A little girl was diligently pounding away on her Dad's word processor.
She told him she was writing a story. "What's it about?" he asked.
"I don't know," she replied. "You know I can't read yet.".

When I arrived at an automobile dealership to pick up our car, we were told the keys
had been locked in it. I went to the service department and found a mechanic working feverishly
to unlock the driver's side door.As I watched from the passenger side,
I instinctively tried the door handle and discovered that it was unlocked.
"Hey," I announced to the technician, "It's open!"
To which he replied, "I know - I already got that side.'

SOME CITY BOYS were on their first camping trip.
As they sat around the campfire, mosquitoes began to bite them.
"Let's go inside the tents," the counselor suggested.
That night, while everybody was sleeping, one of the boys woke up and nudged the counselor.
"What's wrong?" the counselor asked.
The boy pointed to a group of fireflies.
"It's those mosquitoes again, and this time they brought flashlights!"

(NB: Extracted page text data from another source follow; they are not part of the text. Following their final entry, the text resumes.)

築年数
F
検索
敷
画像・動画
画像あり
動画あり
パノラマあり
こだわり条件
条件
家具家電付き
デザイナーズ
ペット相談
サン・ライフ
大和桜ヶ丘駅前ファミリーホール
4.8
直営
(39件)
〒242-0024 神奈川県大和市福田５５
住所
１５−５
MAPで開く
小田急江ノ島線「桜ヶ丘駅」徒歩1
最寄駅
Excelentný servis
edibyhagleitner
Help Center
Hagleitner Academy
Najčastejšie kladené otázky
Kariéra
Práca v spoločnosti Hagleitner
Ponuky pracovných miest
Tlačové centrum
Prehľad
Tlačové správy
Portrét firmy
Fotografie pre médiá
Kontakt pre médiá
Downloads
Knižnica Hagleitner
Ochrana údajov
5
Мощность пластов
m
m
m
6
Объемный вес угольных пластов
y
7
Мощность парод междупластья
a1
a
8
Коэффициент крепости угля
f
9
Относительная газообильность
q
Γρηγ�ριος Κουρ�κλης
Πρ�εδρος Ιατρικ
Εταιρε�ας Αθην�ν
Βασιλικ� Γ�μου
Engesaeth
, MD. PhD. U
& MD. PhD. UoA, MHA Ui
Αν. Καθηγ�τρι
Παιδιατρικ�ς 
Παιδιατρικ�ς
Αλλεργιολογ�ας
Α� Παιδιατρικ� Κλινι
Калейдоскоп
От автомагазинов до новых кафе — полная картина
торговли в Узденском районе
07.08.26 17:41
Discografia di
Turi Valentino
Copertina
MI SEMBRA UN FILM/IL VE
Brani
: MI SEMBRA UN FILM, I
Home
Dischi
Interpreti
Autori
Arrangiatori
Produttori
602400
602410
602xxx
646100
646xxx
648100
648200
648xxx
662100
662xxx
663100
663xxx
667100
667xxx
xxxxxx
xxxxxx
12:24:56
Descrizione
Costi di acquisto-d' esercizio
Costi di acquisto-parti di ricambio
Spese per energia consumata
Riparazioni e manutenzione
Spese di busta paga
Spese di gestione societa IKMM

Little Johnny's at it again....

A new teacher was trying to make use of her psychology courses. She started her class by saying, "Everyone who thinks they're stupid, stand up!" After a few seconds, Little Johnny stood up. The teacher said, "Do you think you're stupid, Little Johnny?" "No, ma'am, but I hate to see you standing there all by yourself!"

Little Johnny watched, fascinated, as his mother smoothed cold cream on her face "Why do you do that, mommy?" he asked. "To make myself beautiful," said his mother, who then began removing the cream with a tissue. "What's the matter?" asked Little Johnny. "Giving up?"

A very successful lawyer parked his brand new Porsche Carrera GT in front of the office, ready to show it off to his colleagues. As he got out, a truck came along too close to the curb and completely tore off the driver's door.
Fortunately, a cop in a police car was close enough to see the accident and pulled up behind the Porsche, his lights flashing. But, before the cop had a chance to ask any questions, the lawyer started screaming hysterically about how his Porsche, which he had just picked up the day before, was now completely ruined and would never be the same, no matter how hard the body shop tries to make it new again.
After the lawyer finally wound down from his rant, the cop shook his head in disgust and disbelief.
"I can't believe how materialistic you lawyers are," he said.
"You are so focused on your possessions that you neglect the most important things in life."
"How can you say such a thing?" asked the lawyer.
The cop replied, "Don't you even realize that your left arm is missing?
It got ripped off when the truck hit you!!!"
"OH, MY GOD!" screamed the lawyer, "MY ROLEX!"